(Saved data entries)
========================================================================
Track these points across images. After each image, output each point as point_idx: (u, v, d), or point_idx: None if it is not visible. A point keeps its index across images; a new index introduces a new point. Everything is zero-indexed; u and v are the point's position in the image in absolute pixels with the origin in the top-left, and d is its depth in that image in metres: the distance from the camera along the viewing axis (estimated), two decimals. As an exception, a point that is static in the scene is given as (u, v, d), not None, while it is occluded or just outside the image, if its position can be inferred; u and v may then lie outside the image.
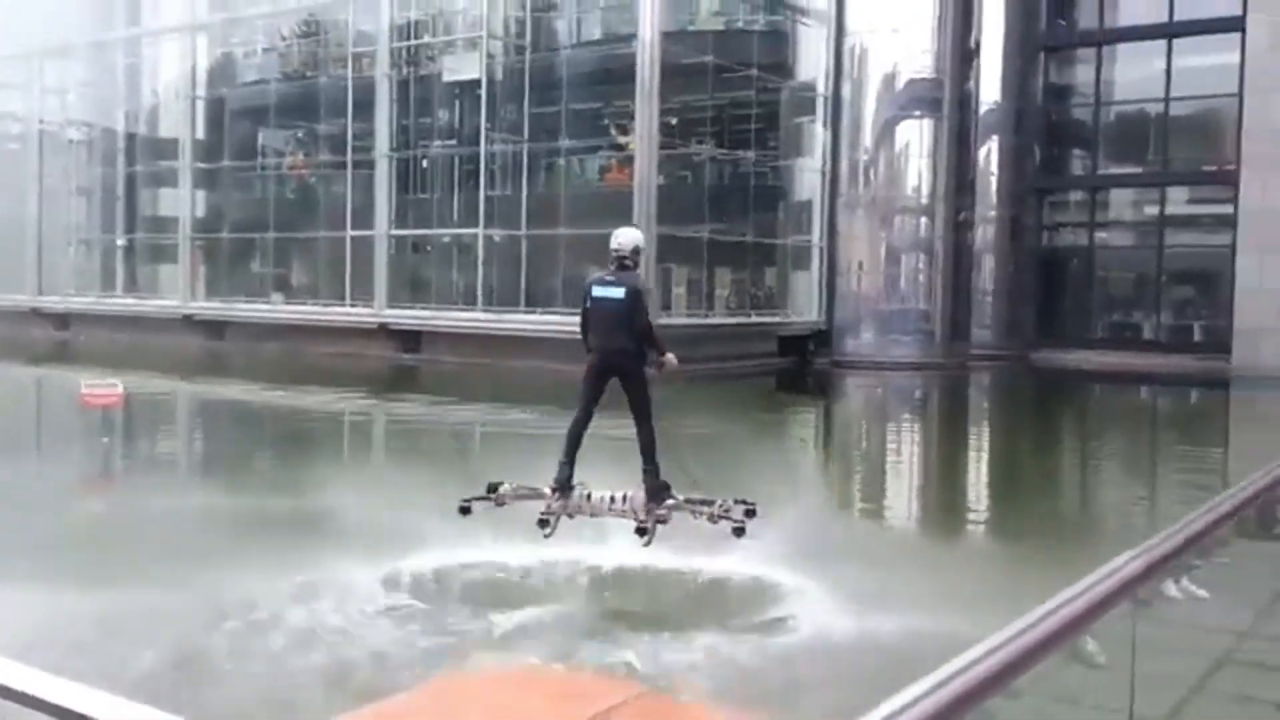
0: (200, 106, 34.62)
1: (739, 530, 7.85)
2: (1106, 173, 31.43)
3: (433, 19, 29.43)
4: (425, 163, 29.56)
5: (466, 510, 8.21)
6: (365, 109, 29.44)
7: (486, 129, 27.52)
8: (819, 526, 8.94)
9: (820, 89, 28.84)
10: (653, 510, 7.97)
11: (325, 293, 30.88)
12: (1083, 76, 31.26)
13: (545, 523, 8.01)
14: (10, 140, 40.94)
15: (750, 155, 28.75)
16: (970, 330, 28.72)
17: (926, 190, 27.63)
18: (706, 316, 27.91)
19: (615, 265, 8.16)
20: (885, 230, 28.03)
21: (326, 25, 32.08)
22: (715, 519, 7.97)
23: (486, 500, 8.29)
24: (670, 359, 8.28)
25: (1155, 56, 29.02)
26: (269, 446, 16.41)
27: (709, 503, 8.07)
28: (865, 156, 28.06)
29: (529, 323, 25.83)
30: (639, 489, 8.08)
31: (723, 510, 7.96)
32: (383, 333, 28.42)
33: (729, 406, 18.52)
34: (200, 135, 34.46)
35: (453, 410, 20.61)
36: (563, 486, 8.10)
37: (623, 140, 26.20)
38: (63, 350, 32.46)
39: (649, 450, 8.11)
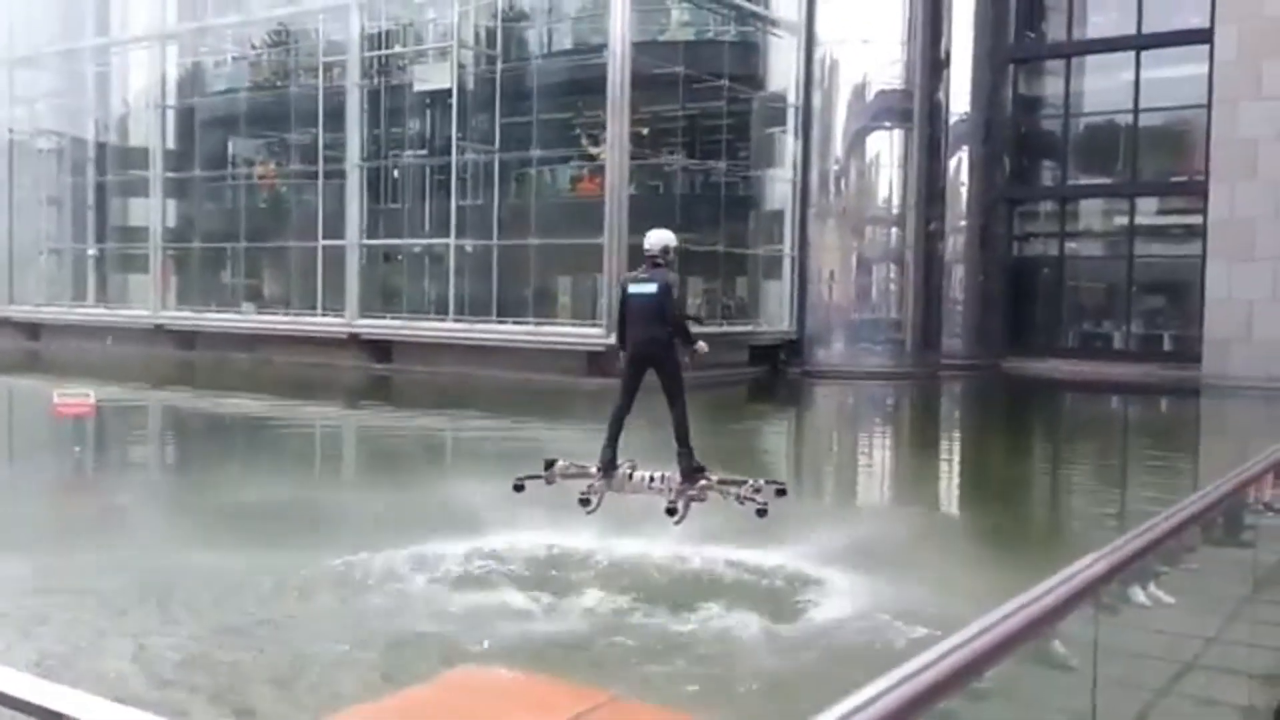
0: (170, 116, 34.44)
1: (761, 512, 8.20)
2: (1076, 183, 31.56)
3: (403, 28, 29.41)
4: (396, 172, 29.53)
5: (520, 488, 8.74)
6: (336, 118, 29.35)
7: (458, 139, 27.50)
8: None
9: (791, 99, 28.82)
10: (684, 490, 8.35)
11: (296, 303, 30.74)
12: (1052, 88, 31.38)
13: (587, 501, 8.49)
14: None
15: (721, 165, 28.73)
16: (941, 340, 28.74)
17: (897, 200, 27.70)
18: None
========================================================================
• **Task item**
In the copy, include no pictures; otherwise transcribe the entries exactly.

• **Response below**
Track these points across images. After each image, output each point as point_idx: (u, v, d), or point_idx: None if it is not visible. A point keeps its index across images; a new index introduces a new point. Everything is zero-indexed; u and v are the point's position in the image in absolute pixels with the origin in the top-left, and d is its depth in that image in metres: the distance from the camera along the viewing axis (estimated), two decimals. As an exception, a point that is static in the scene is given as (u, v, d), not None, while it is occluded or just outside the image, if its position can be inferred; u and v may then lie outside the image.
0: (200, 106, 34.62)
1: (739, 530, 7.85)
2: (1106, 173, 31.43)
3: (433, 19, 29.43)
4: (425, 163, 29.56)
5: (466, 510, 8.21)
6: (365, 109, 29.44)
7: (486, 129, 27.52)
8: (819, 526, 8.94)
9: (820, 89, 28.84)
10: (653, 510, 7.97)
11: (325, 293, 30.88)
12: (1083, 76, 31.26)
13: (545, 523, 8.01)
14: (10, 140, 40.94)
15: (750, 155, 28.75)
16: (970, 330, 28.72)
17: (926, 190, 27.63)
18: (706, 316, 27.91)
19: (615, 265, 8.16)
20: (885, 230, 28.03)
21: (326, 25, 32.08)
22: (715, 519, 7.97)
23: (486, 500, 8.29)
24: (670, 359, 8.28)
25: (1155, 56, 29.02)
26: (269, 446, 16.41)
27: (709, 503, 8.07)
28: (865, 156, 28.06)
29: (529, 323, 25.83)
30: (639, 489, 8.08)
31: (723, 510, 7.96)
32: (383, 333, 28.42)
33: (729, 406, 18.52)
34: (200, 135, 34.46)
35: (453, 410, 20.61)
36: (563, 486, 8.10)
37: (623, 140, 26.20)
38: (63, 350, 32.46)
39: (649, 450, 8.11)
0: (170, 116, 34.44)
1: (761, 512, 8.20)
2: (1076, 183, 31.56)
3: (403, 28, 29.41)
4: (396, 172, 29.53)
5: (520, 488, 8.74)
6: (336, 118, 29.35)
7: (458, 139, 27.50)
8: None
9: (791, 99, 28.82)
10: (684, 490, 8.35)
11: (296, 303, 30.74)
12: (1052, 88, 31.38)
13: (587, 501, 8.49)
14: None
15: (721, 165, 28.73)
16: (941, 340, 28.74)
17: (897, 200, 27.70)
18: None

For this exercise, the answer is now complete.